Thursday, March 16, 2006

4th Street

This past weekend I had what is always an uncomfortable and slightly unsettling experience: I ventured into the rich-yuppie bastion that is Berkeley's 4th Street shopping district. The home of upscale boutiquies selling makeup, clothes, furniture and kitchenware, 4th Street is somewhere I rarely venture, partly because I can't afford anything and partly because rich yuppies make me nervous. But to be honest, there's another, bigger reason that I don't like going to 4th Street: it makes me see a little too clearly the disparity between rich and poor, and it makes me feel a little too sharply how vulnerable those who don't speak English are in our society.

You see, besides being a swanky, upscale shopping district, 4th Street is also where the Latino day laborers hang out, hoping to score a job for the day. They line the street leading into the shopping center, some slumped against telephone poles--hands jammed deep into pockets, some seated on curbs--faces cast into deep shadow by the brims of hats that have been scorched by the noon sun and battered by rain and wind and maybe even snow. They peer up anxiously--hopefully--as you drive by, hoping to make eye contact, hoping you'll stop, hoping you'll pick them. They break my heart.

I've been in the labor/worker justice world long enough to know a thing or two about day laborers. To have actually met and talked to a bunch of them.

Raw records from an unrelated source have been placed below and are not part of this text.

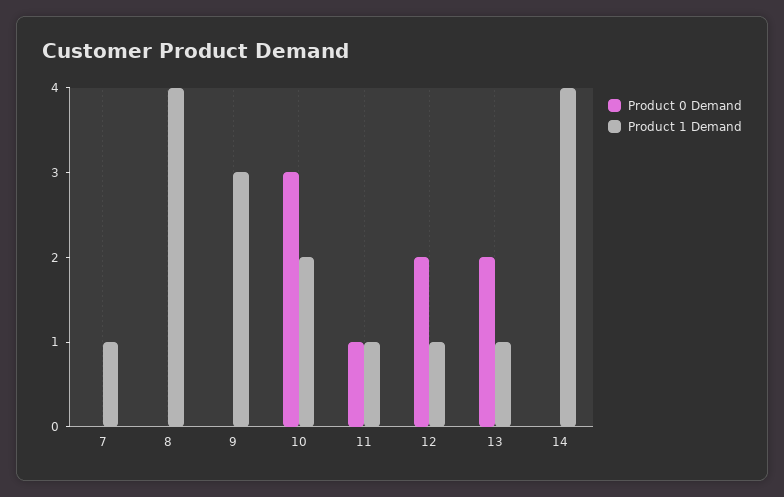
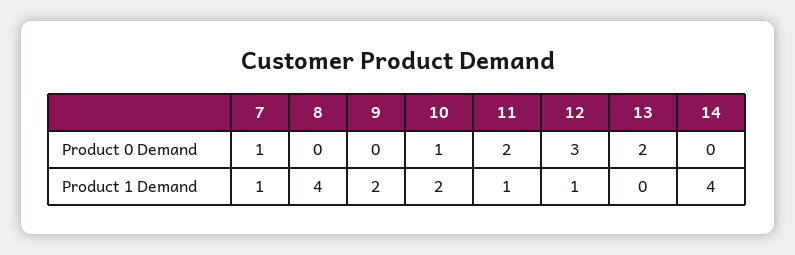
  {
    "Product 0 Demand": {
-     "7": 0,
+     "7": 1,
      "8": 0,
      "9": 0,
-     "10": 3,
+     "10": 1,
-     "11": 1,
+     "11": 2,
-     "12": 2,
+     "12": 3,
      "13": 2,
      "14": 0
    },
    "Product 1 Demand": {
      "7": 1,
      "8": 4,
-     "9": 3,
+     "9": 2,
      "10": 2,
      "11": 1,
      "12": 1,
-     "13": 1,
+     "13": 0,
      "14": 4
    }
  }

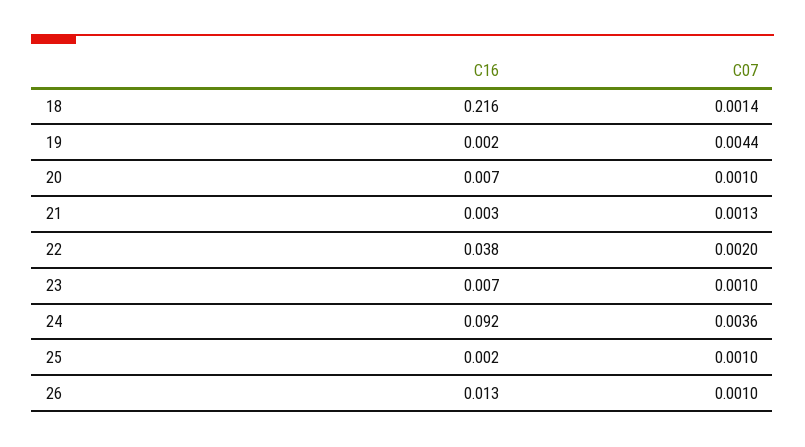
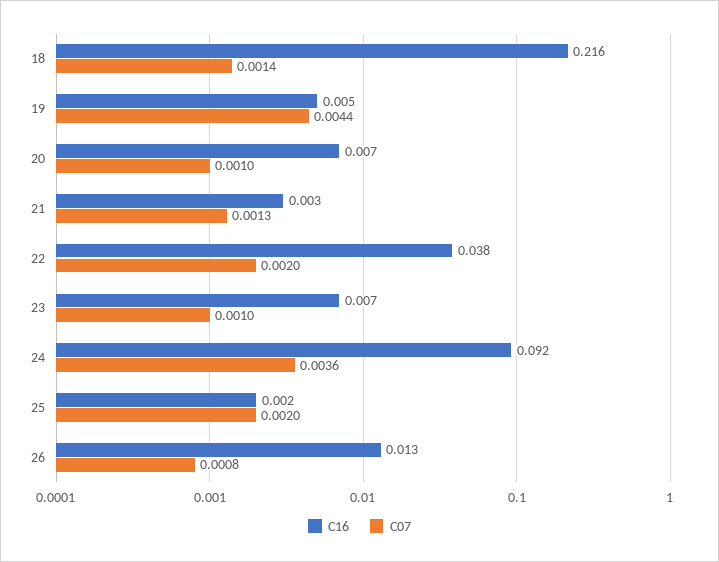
  {
    "C16": {
      "18": 0.216,
-     "19": 0.002,
+     "19": 0.005,
      "20": 0.007,
      "21": 0.003,
      "22": 0.038,
      "23": 0.007,
      "24": 0.092,
      "25": 0.002,
      "26": 0.013
    },
    "C07": {
      "18": 0.0014,
      "19": 0.0044,
      "20": 0.001,
      "21": 0.0013,
      "22": 0.002,
      "23": 0.001,
      "24": 0.0036,
-     "25": 0.001,
+     "25": 0.002,
-     "26": 0.001
+     "26": 0.0008
    }
  }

It's a raw deal: the work is often grueling manual labor. It's usually not regulated, so the pay is low. There's no guarantee that you'll even get to work at all. Often, day laborers are viewed as loiterers, as trash, as people who should stop lurking on the street and find real jobs. But really, they're just people hoping to pay the bills and make ends meet for their families. They're just people who took their skills and experiences from their own countries and brought them here, to give to us. To make lives for themselves, and maybe, hopefully, a better future. I wonder how many of them find that better future after all.